After these bitter and scalding experiences, Mr. Franco instead ran for and was
elected Governor of Minas Gerais in the first round of balloting in October.
Within days of his swearing in on Jan. 1, Mr.
Franco announced the moratorium, throwing in a threat, later rescinded, to
delay a $108 million Eurobond payment coming due on Feb. 10. With investors
already skittish over Brazil, Mr. Franco's mention of a possible moratorium
shook the walls of Brazil's fiscal
house, raising questions of its possible collapse.
One political analyst, David Fleischer of the University of Brasilia, called
the former President's decision
"a spark in the powder room," and said,
"He's been waiting around the corner for Fernando Henrique and the others who
tried to ditch him in the party convention, and this is what he
decided to do as soon as he got into office."
Mr. Franco's salvo not only had large consequences on the economic front. It
also fanned fears of a political rebellion, pitting state governors coming into
office, many inheriting the overspent budgets of previous administrations,
against a federal Government
bent on austerity.
So far, Brazil's 26 other governors have not defied the central Government as
openly as Mr.
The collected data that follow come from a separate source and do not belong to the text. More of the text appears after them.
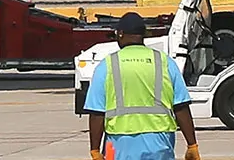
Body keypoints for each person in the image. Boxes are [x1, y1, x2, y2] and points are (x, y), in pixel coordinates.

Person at [84, 12, 197, 160]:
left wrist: (95, 149)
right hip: (159, 141)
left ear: (120, 34)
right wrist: (192, 145)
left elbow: (97, 112)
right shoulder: (164, 62)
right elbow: (181, 106)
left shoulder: (107, 65)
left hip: (120, 144)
Franco has. In a meeting in Sao Luis last night, however, 11
governors demanded that the Government postpone debt payments for 90 to 120
days and that
it reduce interest rates.
"There are 26 governors working to make a compromise solution,," said Walder de Goes, president of the Brazilian Institute of Political
Studies.
"Itamar Franco is crazy," Mr. de Goes added.
"He decided to break the system."
The states, Mr. de Goes said,
owe the federal Government about $40 billion in payments due this year.
The federal Government could force the states to pay up by withholding state
shares of Government revenue and seizing the receipts from sales taxes. A state
in default also risks seeing its interest rate jump to
29 percent from 7 percent.
With his currency plan's survival at stake, and Brazil's credibility among
international investors on the line, President Cardoso appears intent on
projecting a stern image. He has warned the governors that Brazil, at both the
state and federal levels, must meet its
debt obligations.
"Rules are made to be followed," the President said at a news conference in Brasilia yesterday.